* [WORK REQUEST A] Rewrite the passage of the Bitcoin Ekasi text starting at "Bitcoin Beach illustrated" and ending at "shares or property.", switching each "inflation" for "rising prices".

* [QUOTED PASSAGE]
About

In 2010 Hermann Buhr Vivier and his wife, Jenya Zhivaleva, co-founded The Surfer Kids Non-Profit. In August 2021 they used that NPO as a trusted community platform to launch Bitcoin Ekasi.

‘Ekasi’ is a colloquial South African term derived form the Afrikaans word ‘lokasie’ referring to the vast slums that grew outside South African cities during Apartheid. Unemployment, crime and poverty remain rife there. We believe #Bitcoin can help uplift those who need it most.



Bitcoin Ekasi uses The Surfer Kids as a trusted community platform, as a way to get sats flowing in the local economy.

The Surfer Kids is a registered NPO based at Diaz Beach in Mossel Bay, in the Southern Cape of South Africa. The program runs 5 days a week, all year round, from Tuesday to Saturday. There’s 50 kids enrolled in the program. These children are recruited from within some of the poorest townships around Mossel Bay: Isinyoka, Asazane, and Fairview. An area collectively referred to as JCC Camp.

The Surfer Kids employs surf coaches, lifeguards, teachers, and a teacher’s assistant, people working on community support, and other staff. All of whom live in the same township community as the children.

Bitcoin is used as a tool to help foster financial empowerment, starting with salary payments. All staff earn 100% of their salaries in Bitcoin.



The project Founder, Hermann Buhr Vivier, has been closely following developments in the Bitcoin space since late 2013. He first became interested as a result of the banking crisis and subsequent bank bailouts in Cyprus.

In 2019 he came across an interview with Michael Peterson, the founder of Bitcoin Beach. The idea stuck. A lot has obviously happened since then, culminating with Bitcoin becoming legal tender in El Salvador. But the basic idea with which Bitcoin Beach started is what Bitcoin Ekasi attempts to emulate.

The first township spaza shops were on-boarded in August 2021 and simultaneously The Surfer Kids’ coaches started receiving a small portion of their salaries in Bitcoin, which they then spent buying groceries at the spaza shops that were on-boarded.


What is the motivation behind launching a Bitcoin economy, specifically in a South African township?


Bitcoin Beach illustrated that (contrary to most assumptions) lower-income individuals are in-fact interested in saving. The problem, however, is that they generally haven’t had access to an efficient form of savings. Something that can outpace inflation.

And nowhere are the effects of inflation felt more acutely than in communities where people live day-to-day. To beat inflation one must invest. Everyone knows not to save in fiat currency. But what do you invest in if you’ve only got a few dollars per week to spare and no bank account? You obviously can’t buy shares or property.

Saved data entries

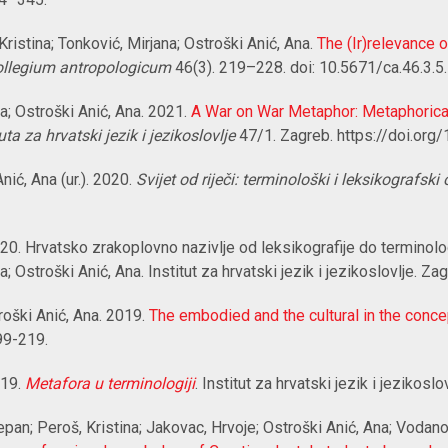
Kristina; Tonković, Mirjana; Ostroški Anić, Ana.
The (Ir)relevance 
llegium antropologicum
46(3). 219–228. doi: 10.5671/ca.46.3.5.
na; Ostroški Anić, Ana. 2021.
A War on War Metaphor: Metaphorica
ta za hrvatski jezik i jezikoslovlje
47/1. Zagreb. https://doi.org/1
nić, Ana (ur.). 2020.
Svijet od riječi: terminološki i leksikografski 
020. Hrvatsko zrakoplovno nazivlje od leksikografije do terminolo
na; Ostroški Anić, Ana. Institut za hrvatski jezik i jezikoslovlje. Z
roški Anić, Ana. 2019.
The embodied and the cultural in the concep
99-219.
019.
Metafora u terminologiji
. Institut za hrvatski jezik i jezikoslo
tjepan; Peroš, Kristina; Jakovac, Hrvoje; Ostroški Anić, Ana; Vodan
* * *
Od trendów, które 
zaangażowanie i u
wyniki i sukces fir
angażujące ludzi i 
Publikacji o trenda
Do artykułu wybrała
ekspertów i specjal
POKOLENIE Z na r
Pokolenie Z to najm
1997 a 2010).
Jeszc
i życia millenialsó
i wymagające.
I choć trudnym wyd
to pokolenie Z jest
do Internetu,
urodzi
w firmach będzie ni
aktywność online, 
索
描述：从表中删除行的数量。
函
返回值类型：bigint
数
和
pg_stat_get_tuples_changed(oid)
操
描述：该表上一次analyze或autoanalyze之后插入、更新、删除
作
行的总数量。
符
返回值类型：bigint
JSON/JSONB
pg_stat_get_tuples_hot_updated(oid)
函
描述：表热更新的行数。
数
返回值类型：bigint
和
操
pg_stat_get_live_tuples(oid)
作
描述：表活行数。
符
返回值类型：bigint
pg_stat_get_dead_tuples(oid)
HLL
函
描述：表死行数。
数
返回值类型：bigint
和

* [WORK REQUEST B] Quote the lines of the entries above, starting at the line that contains "Kristina; Tonković, Mirjana;" and ending at the line that contains "tjepan; Peroš, Kristina;".

* [ANSWER BOX A]
Bitcoin Beach illustrated that (contrary to most assumptions) lower-income individuals are in-fact interested in saving. The problem, however, is that they generally haven’t had access to an efficient form of savings. Something that can outpace rising prices.

And nowhere are the effects of rising prices felt more acutely than in communities where people live day-to-day. To beat rising prices one must invest. Everyone knows not to save in fiat currency. But what do you invest in if you’ve only got a few dollars per week to spare and no bank account? You obviously can’t buy shares or property.

* [ANSWER BOX B]
Kristina; Tonković, Mirjana; Ostroški Anić, Ana.
The (Ir)relevance 
llegium antropologicum
46(3). 219–228. doi: 10.5671/ca.46.3.5.
na; Ostroški Anić, Ana. 2021.
A War on War Metaphor: Metaphorica
ta za hrvatski jezik i jezikoslovlje
47/1. Zagreb. https://doi.org/1
nić, Ana (ur.). 2020.
Svijet od riječi: terminološki i leksikografski 
020. Hrvatsko zrakoplovno nazivlje od leksikografije do terminolo
na; Ostroški Anić, Ana. Institut za hrvatski jezik i jezikoslovlje. Z
roški Anić, Ana. 2019.
The embodied and the cultural in the concep
99-219.
019.
Metafora u terminologiji
. Institut za hrvatski jezik i jezikoslo
tjepan; Peroš, Kristina; Jakovac, Hrvoje; Ostroški Anić, Ana; Vodan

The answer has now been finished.